### Exercise requirements
Write each line of the material exactly as given, from the top through the line that contains "To configure this", and omit all pictures.

### Input data
___

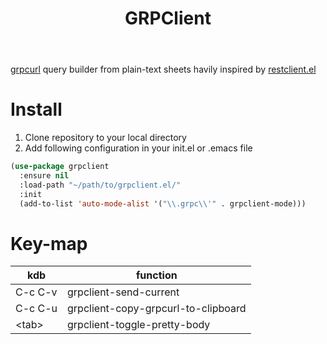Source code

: #+title: GRPClient

[[https://github.com/fullstorydev/grpcurl][grpcurl]] query builder from plain-text sheets havily inspired by [[https://github.com/pashky/restclient.el][restclient.el]]

* Install
1. Clone repository to your local directory
2. Add following configuration in your init.el or .emacs file
#+begin_src emacs-lisp
(use-package grpclient
  :ensure nil
  :load-path "~/path/to/grpclient.el/"
  :init
  (add-to-list 'auto-mode-alist '("\\.grpc\\'" . grpclient-mode)))
#+end_src

* Key-map
| kdb     | function                            |
|---------+-------------------------------------|
| C-c C-v | grpclient-send-current              |
| C-c C-u | grpclient-copy-grpcurl-to-clipboard |
| <tab>   | grpclient-toggle-pretty-body        |
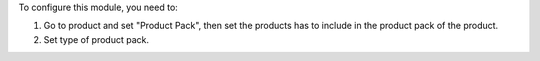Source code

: To configure this module, you need to:

#. Go to product and set "Product Pack", then set the products has to include
   in the product pack of the product.
#. Set type of product pack.


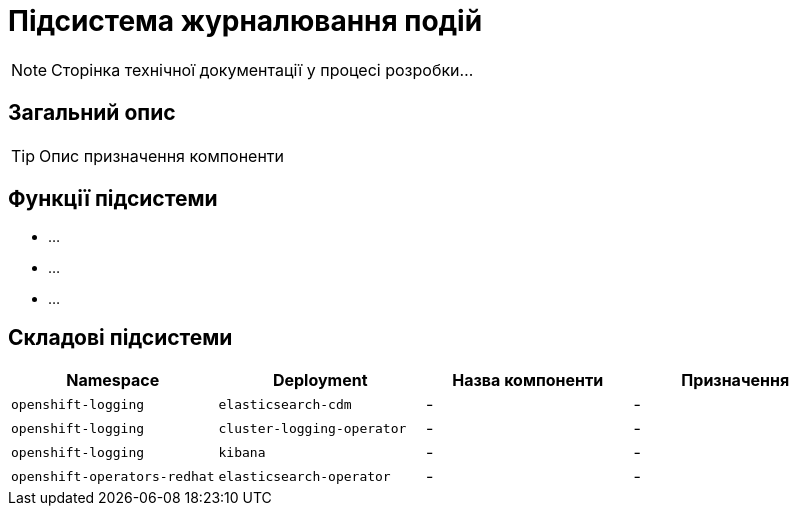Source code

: = Підсистема журналювання подій

[NOTE]
--
Сторінка технічної документації у процесі розробки...
--

== Загальний опис

[TIP]
Опис призначення компоненти

== Функції підсистеми

* ...
* ...
* ...

== Складові підсистеми

|===
|Namespace|Deployment|Назва компоненти|Призначення

|`openshift-logging`
|`elasticsearch-cdm`
|-
|-

|`openshift-logging`
|`cluster-logging-operator`
|-
|-

|`openshift-logging`
|`kibana`
|-
|-

|`openshift-operators-redhat`
|`elasticsearch-operator`
|-
|-
|===
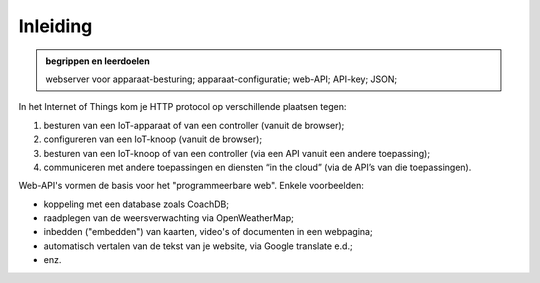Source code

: Inleiding
=========

.. figure:: IoT-chain-communication-HTTP.png
   :width: 700px
   :align: center

.. admonition:: begrippen en leerdoelen

  webserver voor apparaat-besturing; apparaat-configuratie;
  web-API; API-key; JSON;


In het Internet of Things kom je HTTP protocol op verschillende plaatsen tegen:

1. besturen van een IoT-apparaat of van een controller (vanuit de browser);
2. configureren van een IoT-knoop (vanuit de browser);
3. besturen van een IoT-knoop of van een controller (via een API vanuit een andere toepassing);
4. communiceren met andere toepassingen en diensten “in the cloud” (via de API’s van die toepassingen).

Web-API's vormen de basis voor het "programmeerbare web".
Enkele voorbeelden:

* koppeling met een database zoals CoachDB;
* raadplegen van de weersverwachting via OpenWeatherMap;
* inbedden ("embedden") van kaarten, video's of documenten in een webpagina;
* automatisch vertalen van de tekst van je website, via Google translate e.d.;
* enz.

___

### Output for this task
Source code

: #+title: GRPClient

[[https://github.com/fullstorydev/grpcurl][grpcurl]] query builder from plain-text sheets havily inspired by [[https://github.com/pashky/restclient.el][restclient.el]]

* Install
1. Clone repository to your local directory
2. Add following configuration in your init.el or .emacs file
#+begin_src emacs-lisp
(use-package grpclient
  :ensure nil
  :load-path "~/path/to/grpclient.el/"
  :init
  (add-to-list 'auto-mode-alist '("\\.grpc\\'" . grpclient-mode)))
#+end_src

* Key-map
| kdb     | function                            |
|---------+-------------------------------------|
| C-c C-v | grpclient-send-current              |
| C-c C-u | grpclient-copy-grpcurl-to-clipboard |
| <tab>   | grpclient-toggle-pretty-body        |
Source code

: To configure this module, you need to:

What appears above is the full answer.